** Start PASSAGE TO READ **

Skip to main content
You can deploy PRIME-RL on a single GPU and larger multi-node clusters.

SFT

Single-GPU

For training on a single GPU, no communication orchestration is required and you can choose whether to start your trainer using our trainer entrypoint or using torchrun. To start with our sft entrypoint
uv run sft ...
To do the same thing, but using torchrun
uv run torchrun src/prime_rl/trainer/sft/train.py ...

Multi-GPU

For training on multiple GPUs, use torchrun with the --nproc-per-node flag.
uv run torchrun \
  --local-rank-filter 0 \
  --nproc-per-node 8 \
  src/prime_rl/trainer/sft/train.py ...
The --local-rank-filter flag is used to only log the logs from the master rank, as detailed in logs.

Multi-Node

For training on multiple nodes, use torchrun with the --nnodes, --node-rank, and --rdzv-endpoint flags. First, decide which node will be your head node and find a reachable private IP address for it. If your nodes are not colocated, you will likely need to setup VPN (e.g. Tailscale) for the nodes to reach each other. (Skip this step if the default network interface is sufficient.) Make sure to set the network interface for GLOO and NCCL to one that allows all nodes to reach each other.
# On both nodes
export GLOO_SOCKET_IFNAME=...
export NCCL_SOCKET_IFNAME=...
Then, configure the rendezvous endpoint to allow the nodes to find each other. Here, MASTER_ADDR is the private IP address of the head node and MASTER_PORT is a free port on the head node, typically port 29500 for torchrun.

** End PASSAGE TO READ **
** Start SOURCE RECORDS **

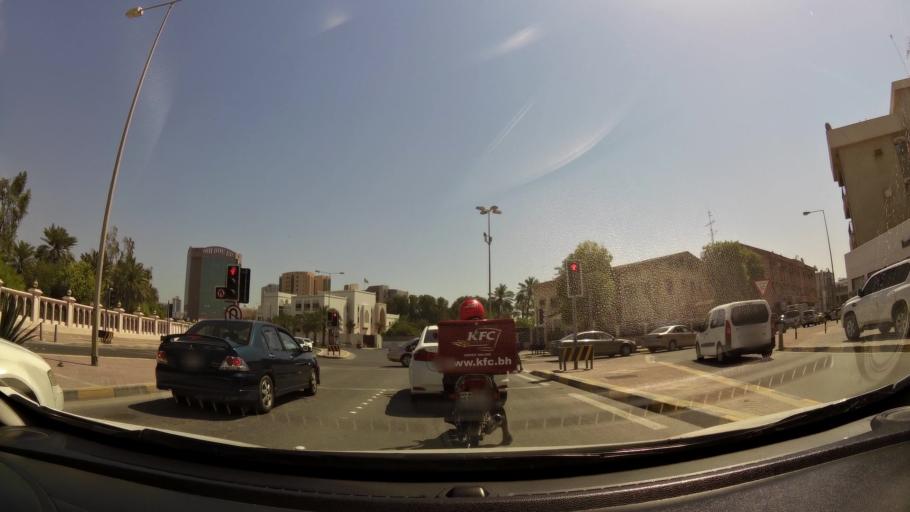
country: BH
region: Manama
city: Manama
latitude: 26.2169
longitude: 50.5912
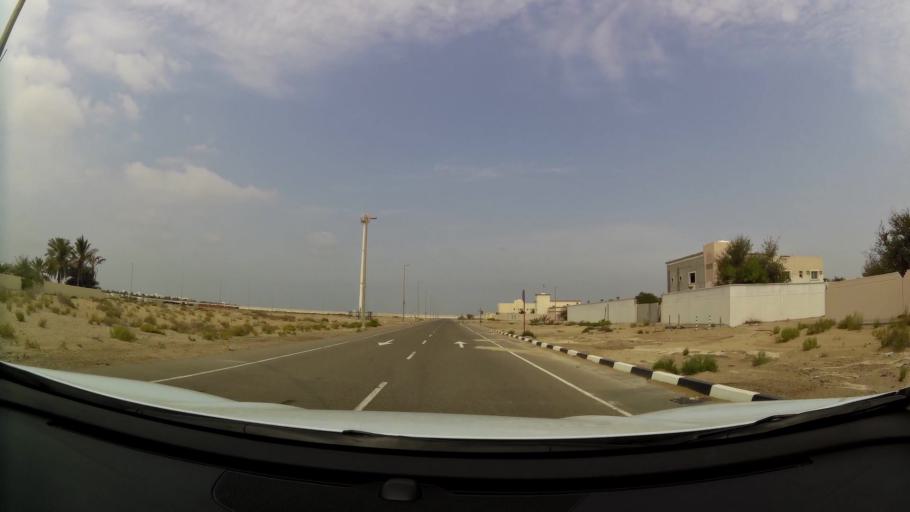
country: AE
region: Abu Dhabi
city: Abu Dhabi
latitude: 24.6289
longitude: 54.6579
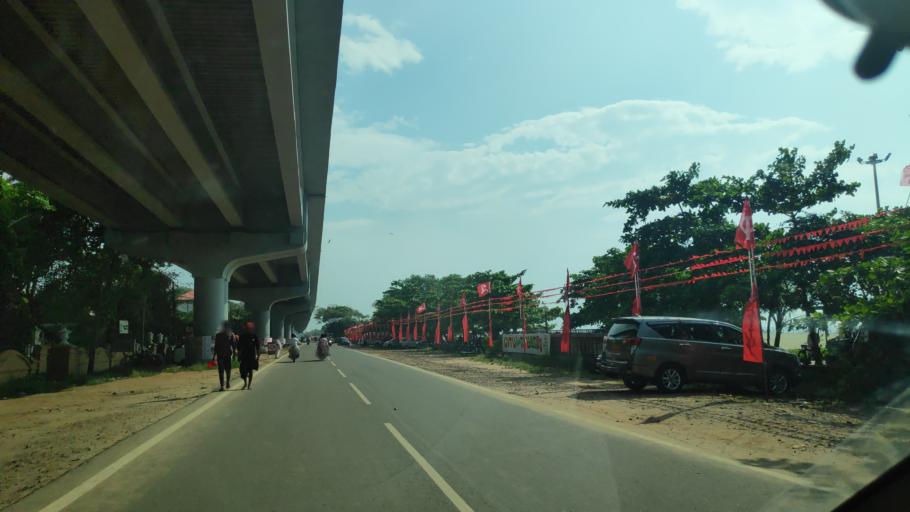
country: IN
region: Kerala
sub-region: Alappuzha
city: Alleppey
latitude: 9.4944
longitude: 76.3183
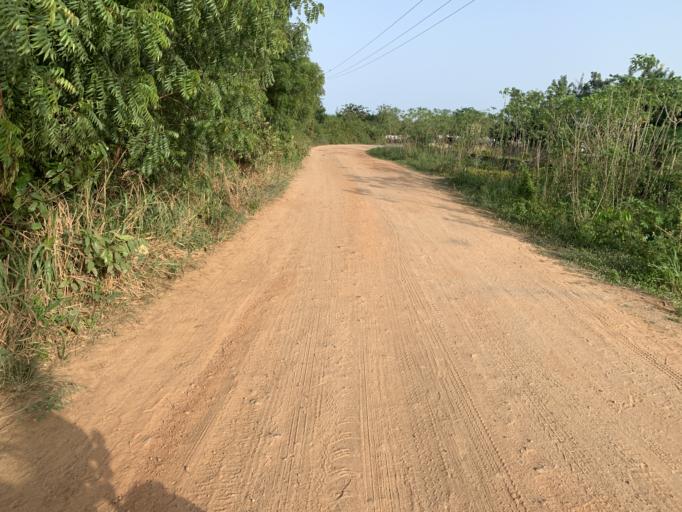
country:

** End SOURCE RECORDS **

§ TASKS TO PERFORM
(a) Answer these questions about the PRIME-RL deployment guide:
(i) What value does the multi-GPU command pass to --nproc-per-node?
(ii) What does the --local-rank-filter flag do?
(iii) Which port is typically used as MASTER_PORT for torchrun?
(b) Put everything in the dataset entries from the line containing "latitude: 24.6289" down through the end of the entries into a JSON list of strings, one string per line, with blank lines left out. Leave the pictures out of the list.

§ THE RESULTS
(a)
(i) 8
(ii) It makes only the logs from the master rank get logged.
(iii) Port 29500

(b)
[
  "latitude: 24.6289",
  "longitude: 54.6579",
  "country: IN",
  "region: Kerala",
  "sub-region: Alappuzha",
  "city: Alleppey",
  "latitude: 9.4944",
  "longitude: 76.3183",
  "country:"
]